Queen Margaret invited the Benedictines to found a community in Dunfermline before she died in 1093, but there was considerable resistance from Gaelic Scotland to what was seen as an outside force influencing the Scottish Church and kingship. It was Margaret’s son, David I, perhaps the most innovative of all the Scottish kings, who revolutionised the Scottish church, bringing it into the European main stream.

David I - The State-building King
David had been brought up in the excitement surrounding the First Crusade (1095-99), which offered a new ideal of Christian Knighthood. His mother, Margaret, had a strong and pious influence on him, and from his time at the Norman court of Henry I of England he had seen the Norman fashion of kingship at first hand.
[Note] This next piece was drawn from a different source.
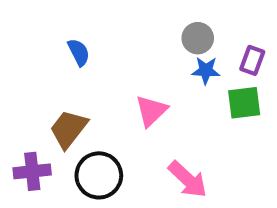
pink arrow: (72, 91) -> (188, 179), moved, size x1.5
When he returned to Scotland in 1113 to claim his inheritance from his brother, King Alexander I, he brought with him these new ideas, along with a pack of Norman followers to aid enforcement.

His revolution, which would ultimately reshape the Scottish Kingdom, began in
the lands in the south of Scotland - the old ancestral homes of the Angles and Britons. The latest monastic orders were brought in: the Augustinians to Jedburgh; the Tironensians to Kelso; the Cistercians to Melrose; and a new bishopric, complete with a new cathedral, at Glasgow. After David became King of Scotland in 1124, the reformed orders went on to establish themselves in Scone, St Andrews, Cambuskenneth, Holyrood and the royal centre at Dunfermline.

Granted massive estates by the monarchy, these new institutions gave renewed impetus to the economy and increased trade with Europe. The churches, bishops and abbots formed the king’s closest advisors; the monks formed an educated
bureaucracy which looked after the king’s records and administered
Scotland’s first systematic, written and recorded government.

It was a revolution from above as far as the local populace were concerned,
but it had profound implications for everyday life. The Church extended its role, establishing Scotland’s parish system and bringing Christianity to the heart of every community through the local parish priest, who blessed the crops and tended to the spiritual needs and fears of the community. David’s revolution also brought the king’s law to the people; at Roxburgh he established Scotland’s first Sheriffdom for the administration of the king’s justice.